Characterization of the low-molecular-mass proteins of virulent Treponema pallidum.

We previously demonstrated that Treponema pallidum cells incubated in vitro in the presence of heat-inactivated normal rabbit serum (HINRS) synthesize, in very small quantities, several pathogen-specific, low-molecular-mass proteins that appear to be localized extracellularly. In this study, we have taken advantage of our ability to metabolically radiolabel T. pallidum cells to high specific activity to further characterize these antigens. We found that the low-molecular-mass proteins are not related to the 15- and 17-kDa detergent-phase proteins (J. D. Radolf, N. R. Chamberlain, A. Clausell, and M. V. Norgard, Infect. Immun. 56:490-498, 1988). The low-molecular-mass proteins did not incorporate 3H-labeled fatty acids and were not precipitated by rabbit immunoglobulin G (IgG) antibodies directed against glutathione S-transferase fusions to the nonlipidated 15- and 17-kDa proteins.

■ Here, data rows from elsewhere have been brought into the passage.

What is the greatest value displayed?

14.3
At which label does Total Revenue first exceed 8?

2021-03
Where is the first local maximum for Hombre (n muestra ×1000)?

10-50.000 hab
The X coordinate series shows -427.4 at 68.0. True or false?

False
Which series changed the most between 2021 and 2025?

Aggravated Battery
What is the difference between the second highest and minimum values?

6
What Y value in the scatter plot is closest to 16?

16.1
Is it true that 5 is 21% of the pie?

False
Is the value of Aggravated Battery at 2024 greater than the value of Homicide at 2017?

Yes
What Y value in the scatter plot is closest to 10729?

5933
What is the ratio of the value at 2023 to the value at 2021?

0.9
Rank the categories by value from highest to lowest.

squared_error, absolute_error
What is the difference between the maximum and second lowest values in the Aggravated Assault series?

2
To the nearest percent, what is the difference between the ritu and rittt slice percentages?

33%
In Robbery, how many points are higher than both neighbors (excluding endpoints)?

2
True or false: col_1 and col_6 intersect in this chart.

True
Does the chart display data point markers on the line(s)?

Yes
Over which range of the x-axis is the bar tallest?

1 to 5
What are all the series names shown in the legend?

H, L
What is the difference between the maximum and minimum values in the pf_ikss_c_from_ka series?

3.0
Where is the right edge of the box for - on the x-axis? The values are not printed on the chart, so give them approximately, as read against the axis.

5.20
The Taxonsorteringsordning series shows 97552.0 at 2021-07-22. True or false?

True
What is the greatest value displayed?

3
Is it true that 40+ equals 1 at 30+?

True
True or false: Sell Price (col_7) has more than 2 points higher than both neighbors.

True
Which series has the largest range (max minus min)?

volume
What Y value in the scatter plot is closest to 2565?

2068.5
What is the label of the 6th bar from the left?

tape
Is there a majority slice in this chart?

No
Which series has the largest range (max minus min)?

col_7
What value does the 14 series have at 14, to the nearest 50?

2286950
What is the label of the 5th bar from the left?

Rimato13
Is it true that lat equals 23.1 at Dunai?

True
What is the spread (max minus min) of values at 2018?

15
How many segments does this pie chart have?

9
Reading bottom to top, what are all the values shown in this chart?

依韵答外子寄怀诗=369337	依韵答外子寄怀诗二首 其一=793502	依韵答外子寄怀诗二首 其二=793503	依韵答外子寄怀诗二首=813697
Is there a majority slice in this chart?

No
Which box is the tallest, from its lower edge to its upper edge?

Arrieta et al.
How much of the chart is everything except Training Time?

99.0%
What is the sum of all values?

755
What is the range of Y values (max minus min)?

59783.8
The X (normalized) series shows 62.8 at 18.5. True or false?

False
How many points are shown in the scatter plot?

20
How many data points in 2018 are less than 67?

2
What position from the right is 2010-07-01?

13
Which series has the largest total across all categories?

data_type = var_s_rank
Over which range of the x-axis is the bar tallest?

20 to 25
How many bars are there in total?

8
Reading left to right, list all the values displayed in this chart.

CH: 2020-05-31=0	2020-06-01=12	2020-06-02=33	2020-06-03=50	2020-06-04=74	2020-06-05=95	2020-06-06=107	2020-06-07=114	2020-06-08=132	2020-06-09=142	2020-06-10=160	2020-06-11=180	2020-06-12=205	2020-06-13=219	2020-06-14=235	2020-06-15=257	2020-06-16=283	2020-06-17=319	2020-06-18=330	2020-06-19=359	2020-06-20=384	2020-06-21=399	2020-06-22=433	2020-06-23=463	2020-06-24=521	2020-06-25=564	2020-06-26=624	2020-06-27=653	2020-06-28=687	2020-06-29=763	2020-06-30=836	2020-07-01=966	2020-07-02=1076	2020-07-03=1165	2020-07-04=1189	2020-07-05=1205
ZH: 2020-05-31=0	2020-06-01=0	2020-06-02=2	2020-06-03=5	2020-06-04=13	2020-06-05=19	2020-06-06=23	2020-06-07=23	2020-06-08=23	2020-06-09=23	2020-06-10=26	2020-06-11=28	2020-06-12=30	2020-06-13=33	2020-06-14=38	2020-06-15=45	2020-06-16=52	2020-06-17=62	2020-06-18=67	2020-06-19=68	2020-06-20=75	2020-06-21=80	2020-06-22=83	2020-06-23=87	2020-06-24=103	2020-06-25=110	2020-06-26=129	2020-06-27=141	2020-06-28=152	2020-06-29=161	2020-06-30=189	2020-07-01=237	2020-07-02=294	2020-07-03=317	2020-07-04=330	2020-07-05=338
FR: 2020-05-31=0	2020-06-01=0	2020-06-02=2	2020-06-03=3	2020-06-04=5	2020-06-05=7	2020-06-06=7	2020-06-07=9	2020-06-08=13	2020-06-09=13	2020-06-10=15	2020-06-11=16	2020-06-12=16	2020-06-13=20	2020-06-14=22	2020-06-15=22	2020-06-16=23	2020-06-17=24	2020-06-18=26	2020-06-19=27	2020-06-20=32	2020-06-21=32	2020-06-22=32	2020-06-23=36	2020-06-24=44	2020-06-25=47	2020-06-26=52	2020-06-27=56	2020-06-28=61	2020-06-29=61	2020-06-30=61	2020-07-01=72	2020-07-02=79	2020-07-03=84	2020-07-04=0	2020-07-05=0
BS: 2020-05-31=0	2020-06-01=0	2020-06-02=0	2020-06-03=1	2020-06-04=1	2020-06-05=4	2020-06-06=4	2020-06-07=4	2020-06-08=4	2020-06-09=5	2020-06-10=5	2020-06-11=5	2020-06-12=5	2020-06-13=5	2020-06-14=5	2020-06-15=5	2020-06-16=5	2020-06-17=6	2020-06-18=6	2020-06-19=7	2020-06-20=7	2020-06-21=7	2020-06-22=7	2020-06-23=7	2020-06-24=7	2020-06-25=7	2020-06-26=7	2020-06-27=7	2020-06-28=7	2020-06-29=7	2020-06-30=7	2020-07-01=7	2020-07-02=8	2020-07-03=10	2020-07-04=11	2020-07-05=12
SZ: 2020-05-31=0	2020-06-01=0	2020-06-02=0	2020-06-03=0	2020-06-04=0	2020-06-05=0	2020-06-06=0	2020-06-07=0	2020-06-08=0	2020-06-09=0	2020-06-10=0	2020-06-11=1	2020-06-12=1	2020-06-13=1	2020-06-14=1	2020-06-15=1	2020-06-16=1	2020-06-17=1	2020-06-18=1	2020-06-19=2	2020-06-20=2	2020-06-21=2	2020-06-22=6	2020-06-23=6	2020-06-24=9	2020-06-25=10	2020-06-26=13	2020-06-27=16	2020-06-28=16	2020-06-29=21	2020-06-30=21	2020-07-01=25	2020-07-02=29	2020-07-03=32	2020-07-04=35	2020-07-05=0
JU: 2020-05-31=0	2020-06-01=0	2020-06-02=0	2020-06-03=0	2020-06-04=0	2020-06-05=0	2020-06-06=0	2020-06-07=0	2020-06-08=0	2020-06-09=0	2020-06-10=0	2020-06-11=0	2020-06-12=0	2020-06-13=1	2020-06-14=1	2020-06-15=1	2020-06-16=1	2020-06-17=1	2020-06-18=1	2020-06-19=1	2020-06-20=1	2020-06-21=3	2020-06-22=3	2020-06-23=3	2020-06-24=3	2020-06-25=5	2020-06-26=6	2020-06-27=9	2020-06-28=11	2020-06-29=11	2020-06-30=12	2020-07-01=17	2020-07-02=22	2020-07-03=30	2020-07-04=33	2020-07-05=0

We prepared polyclonal antisera to the low-molecular-mass proteins by immunizing two rabbits with the concentrated supernatant of T. pallidum cells. IgG antibodies present in the sera of both rabbits precipitated a 21.5-kDa protein from solubilized extracts of T. pallidum supernatant and cells. IgG antibodies in the serum of the second rabbit precipitated an additional 15.5-kDa low-molecular-mass protein only from solubilized extracts of supernatant. While investigating the effect of eliminating HINRS from the extraction medium, we observed that the low-molecular-mass proteins remained associated with treponemal cells that were incubated in the absence of HINRS. These proteins could be eluted from the cells by the addition of HINRS or rabbit serum albumin, suggesting that they are located on or near the treponemal cell surface. The 15.5- and 21.5-kDa low-molecular-mass proteins were not washed off treponemal cells with buffer containing 1 M KCl. Experiments employing selective solubilization of the T. pallidum outer membrane with 0.1% Triton X-114 and proteinase K accessibility indicated that the 15.5-kDa protein, but not the 21.5-kDa protein, is cell surface exposed.